MRP plant Materialbedarfe und löst Beschaffungs- oder Fertigungsaufträge aus. Es ist die Kernlogik der Materialdisposition.

Definition

MRP steht für Material Requirements Planning. Aus Primärbedarf und Stücklisten werden Sekundärbedarfe abgeleitet, Bestände und offene Zugänge werden berücksichtigt und Vorschläge für Bestellungen oder Fertigungsaufträge erzeugt.

Bedeutung für Logistik und Einkauf

Logistik nutzt MRP-Ergebnisse für Kapazitäts- und Bestandsplanung sowie Produktionsversorgung. Einkauf nutzt MRP für Bestellvorschläge, Terminierung, Rahmenabrufe und Priorisierung knapper Teile.
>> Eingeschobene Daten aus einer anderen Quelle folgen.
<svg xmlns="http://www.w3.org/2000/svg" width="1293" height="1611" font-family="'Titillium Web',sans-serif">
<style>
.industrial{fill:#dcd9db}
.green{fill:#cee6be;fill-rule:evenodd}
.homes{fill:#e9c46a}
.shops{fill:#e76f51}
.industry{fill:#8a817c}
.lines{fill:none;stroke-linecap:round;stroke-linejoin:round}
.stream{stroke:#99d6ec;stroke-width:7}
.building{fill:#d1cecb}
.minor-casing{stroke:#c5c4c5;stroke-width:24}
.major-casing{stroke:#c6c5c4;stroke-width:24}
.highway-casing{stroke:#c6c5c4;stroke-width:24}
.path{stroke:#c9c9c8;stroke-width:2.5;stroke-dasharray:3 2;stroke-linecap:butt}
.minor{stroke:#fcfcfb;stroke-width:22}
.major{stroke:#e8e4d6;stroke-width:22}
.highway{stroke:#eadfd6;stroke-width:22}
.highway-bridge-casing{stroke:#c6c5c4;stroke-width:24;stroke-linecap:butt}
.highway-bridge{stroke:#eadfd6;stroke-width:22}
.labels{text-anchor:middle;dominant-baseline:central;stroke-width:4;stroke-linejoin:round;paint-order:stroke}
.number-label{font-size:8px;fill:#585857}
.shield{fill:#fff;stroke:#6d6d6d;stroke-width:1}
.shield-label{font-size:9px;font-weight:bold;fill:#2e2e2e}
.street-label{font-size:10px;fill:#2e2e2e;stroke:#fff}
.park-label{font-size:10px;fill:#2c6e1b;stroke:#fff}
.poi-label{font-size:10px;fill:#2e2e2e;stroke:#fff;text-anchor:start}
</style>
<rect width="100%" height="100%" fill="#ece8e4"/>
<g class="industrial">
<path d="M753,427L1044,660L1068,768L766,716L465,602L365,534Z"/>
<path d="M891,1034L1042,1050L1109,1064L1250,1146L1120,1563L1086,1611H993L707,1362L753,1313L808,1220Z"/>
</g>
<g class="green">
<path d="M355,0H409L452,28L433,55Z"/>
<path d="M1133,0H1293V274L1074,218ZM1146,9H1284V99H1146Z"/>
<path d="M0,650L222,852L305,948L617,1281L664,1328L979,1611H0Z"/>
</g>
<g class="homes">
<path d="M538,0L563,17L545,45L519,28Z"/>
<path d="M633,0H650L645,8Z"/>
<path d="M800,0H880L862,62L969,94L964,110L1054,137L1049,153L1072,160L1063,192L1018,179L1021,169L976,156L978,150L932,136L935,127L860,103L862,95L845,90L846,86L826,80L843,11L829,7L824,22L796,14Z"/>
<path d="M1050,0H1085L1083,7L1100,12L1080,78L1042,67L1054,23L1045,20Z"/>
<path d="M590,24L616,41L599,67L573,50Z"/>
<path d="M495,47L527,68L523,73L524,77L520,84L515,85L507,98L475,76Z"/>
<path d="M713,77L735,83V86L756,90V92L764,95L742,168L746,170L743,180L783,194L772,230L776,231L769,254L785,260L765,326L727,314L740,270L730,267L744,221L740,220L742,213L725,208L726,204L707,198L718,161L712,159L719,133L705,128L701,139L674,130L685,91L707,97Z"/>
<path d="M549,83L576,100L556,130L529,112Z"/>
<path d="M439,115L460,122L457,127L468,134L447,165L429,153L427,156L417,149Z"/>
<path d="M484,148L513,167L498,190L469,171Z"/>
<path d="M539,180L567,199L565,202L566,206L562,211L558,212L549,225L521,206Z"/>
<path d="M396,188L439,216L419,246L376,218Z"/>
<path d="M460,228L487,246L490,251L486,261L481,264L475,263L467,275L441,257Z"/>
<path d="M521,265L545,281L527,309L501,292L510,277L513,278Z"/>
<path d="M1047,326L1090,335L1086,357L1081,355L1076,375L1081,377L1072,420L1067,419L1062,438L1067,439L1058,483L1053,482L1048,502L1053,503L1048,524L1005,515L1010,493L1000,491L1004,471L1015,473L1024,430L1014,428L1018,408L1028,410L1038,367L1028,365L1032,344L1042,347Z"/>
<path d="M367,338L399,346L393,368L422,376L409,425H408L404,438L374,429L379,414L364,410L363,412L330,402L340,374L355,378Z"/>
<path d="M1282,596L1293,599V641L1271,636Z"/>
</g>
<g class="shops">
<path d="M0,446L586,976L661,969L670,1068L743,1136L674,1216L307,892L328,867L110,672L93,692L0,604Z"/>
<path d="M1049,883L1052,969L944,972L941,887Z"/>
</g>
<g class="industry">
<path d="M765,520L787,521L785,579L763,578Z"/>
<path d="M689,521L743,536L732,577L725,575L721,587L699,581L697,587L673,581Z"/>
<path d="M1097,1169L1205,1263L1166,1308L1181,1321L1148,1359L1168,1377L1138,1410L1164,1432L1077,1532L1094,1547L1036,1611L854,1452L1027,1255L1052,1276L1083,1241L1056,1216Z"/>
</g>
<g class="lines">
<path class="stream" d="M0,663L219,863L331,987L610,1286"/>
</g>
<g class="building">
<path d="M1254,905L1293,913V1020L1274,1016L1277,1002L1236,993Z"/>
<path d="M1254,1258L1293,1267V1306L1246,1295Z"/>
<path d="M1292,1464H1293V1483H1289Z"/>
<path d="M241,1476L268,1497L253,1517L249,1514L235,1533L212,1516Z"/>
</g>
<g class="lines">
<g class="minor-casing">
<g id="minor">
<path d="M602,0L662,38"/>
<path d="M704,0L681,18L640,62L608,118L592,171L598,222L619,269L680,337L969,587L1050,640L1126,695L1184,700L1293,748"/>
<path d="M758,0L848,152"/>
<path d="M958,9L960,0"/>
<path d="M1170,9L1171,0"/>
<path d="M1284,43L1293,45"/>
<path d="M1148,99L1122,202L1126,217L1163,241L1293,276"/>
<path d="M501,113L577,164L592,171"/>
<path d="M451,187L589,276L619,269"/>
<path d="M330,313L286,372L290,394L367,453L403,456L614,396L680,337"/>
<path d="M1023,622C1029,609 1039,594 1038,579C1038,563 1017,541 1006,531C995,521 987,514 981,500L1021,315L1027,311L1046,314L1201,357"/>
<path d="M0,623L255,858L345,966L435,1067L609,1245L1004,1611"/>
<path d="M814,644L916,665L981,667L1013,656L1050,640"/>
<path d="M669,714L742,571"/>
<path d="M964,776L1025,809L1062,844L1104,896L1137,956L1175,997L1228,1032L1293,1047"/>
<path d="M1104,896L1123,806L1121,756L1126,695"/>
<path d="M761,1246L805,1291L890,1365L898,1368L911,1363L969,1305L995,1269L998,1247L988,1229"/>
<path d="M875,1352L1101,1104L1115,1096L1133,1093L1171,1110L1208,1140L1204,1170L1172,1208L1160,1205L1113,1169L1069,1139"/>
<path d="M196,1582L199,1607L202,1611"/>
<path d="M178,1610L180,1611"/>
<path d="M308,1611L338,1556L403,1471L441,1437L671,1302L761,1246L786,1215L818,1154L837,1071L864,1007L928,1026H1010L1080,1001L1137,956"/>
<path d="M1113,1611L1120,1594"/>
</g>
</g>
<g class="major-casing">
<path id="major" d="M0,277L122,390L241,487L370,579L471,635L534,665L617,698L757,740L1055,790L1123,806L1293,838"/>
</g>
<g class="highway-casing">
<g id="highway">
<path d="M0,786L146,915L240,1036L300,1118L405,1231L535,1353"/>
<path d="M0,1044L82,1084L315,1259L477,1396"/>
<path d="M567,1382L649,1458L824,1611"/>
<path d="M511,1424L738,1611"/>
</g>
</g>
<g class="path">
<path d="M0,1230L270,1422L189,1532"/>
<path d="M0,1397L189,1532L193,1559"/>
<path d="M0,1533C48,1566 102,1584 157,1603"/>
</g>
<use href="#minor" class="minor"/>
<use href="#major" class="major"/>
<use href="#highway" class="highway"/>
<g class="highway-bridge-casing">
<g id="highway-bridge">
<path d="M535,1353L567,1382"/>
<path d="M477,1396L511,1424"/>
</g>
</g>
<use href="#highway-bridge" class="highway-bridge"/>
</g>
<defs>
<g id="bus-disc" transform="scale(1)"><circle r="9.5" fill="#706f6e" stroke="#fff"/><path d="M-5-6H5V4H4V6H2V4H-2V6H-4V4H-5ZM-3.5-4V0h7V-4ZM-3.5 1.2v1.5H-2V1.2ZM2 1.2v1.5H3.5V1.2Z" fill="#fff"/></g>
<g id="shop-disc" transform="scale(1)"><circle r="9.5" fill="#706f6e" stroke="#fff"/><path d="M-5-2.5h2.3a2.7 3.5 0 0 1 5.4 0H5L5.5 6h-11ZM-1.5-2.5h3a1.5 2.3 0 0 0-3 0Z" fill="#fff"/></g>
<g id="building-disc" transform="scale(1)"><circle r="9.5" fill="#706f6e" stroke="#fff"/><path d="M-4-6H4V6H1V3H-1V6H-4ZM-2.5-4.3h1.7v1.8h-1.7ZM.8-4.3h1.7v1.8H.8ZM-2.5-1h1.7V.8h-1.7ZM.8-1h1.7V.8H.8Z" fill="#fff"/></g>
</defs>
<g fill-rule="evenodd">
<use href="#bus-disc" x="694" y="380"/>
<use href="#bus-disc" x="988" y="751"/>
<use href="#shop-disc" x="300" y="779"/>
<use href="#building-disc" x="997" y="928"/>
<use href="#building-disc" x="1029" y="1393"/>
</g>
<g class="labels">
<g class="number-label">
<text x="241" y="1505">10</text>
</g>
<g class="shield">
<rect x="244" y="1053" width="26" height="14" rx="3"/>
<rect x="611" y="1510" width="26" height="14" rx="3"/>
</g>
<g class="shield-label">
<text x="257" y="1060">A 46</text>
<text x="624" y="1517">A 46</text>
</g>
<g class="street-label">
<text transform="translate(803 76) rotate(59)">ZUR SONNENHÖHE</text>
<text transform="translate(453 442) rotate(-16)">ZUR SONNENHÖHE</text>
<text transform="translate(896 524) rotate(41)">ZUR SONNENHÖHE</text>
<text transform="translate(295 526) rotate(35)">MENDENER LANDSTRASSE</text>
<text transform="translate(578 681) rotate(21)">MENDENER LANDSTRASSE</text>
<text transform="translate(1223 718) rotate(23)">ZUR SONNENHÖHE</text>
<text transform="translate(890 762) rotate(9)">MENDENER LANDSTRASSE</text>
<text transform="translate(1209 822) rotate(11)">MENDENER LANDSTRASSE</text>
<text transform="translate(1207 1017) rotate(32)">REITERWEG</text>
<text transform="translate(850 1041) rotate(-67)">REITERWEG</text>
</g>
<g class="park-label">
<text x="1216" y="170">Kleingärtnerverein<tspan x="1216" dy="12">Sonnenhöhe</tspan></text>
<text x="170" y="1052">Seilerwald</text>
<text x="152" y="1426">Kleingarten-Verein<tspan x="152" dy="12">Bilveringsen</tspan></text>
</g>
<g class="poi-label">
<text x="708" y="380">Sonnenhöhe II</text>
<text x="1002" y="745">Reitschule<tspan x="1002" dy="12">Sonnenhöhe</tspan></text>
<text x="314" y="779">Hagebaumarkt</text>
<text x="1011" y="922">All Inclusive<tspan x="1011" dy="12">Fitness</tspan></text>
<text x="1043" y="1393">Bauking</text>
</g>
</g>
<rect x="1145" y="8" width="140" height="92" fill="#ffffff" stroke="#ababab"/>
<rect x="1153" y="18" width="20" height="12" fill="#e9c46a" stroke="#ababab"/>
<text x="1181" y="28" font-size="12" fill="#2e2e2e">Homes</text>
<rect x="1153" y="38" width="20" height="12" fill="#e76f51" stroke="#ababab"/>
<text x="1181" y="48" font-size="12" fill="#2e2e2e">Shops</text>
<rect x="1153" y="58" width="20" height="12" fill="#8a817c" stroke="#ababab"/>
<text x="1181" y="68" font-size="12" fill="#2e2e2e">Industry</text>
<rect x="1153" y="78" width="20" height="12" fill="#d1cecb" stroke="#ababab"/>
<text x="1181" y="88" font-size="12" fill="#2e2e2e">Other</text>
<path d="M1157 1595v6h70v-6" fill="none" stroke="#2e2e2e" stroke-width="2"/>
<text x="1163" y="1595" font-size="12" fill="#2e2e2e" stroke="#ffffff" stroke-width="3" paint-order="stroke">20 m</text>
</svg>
Typische Entscheidungsfragen

  • Wie aktuell und korrekt sind Stücklisten und Bestände?
  • Welche Planungsparameter sind je Artikelklasse sinnvoll?
  • Wie werden Ausnahmen, Engpässe, Alternativen gesteuert?

Abgrenzung

MRP plant Bedarf. WMS und TMS steuern die operative Ausführung in Lager und Transport.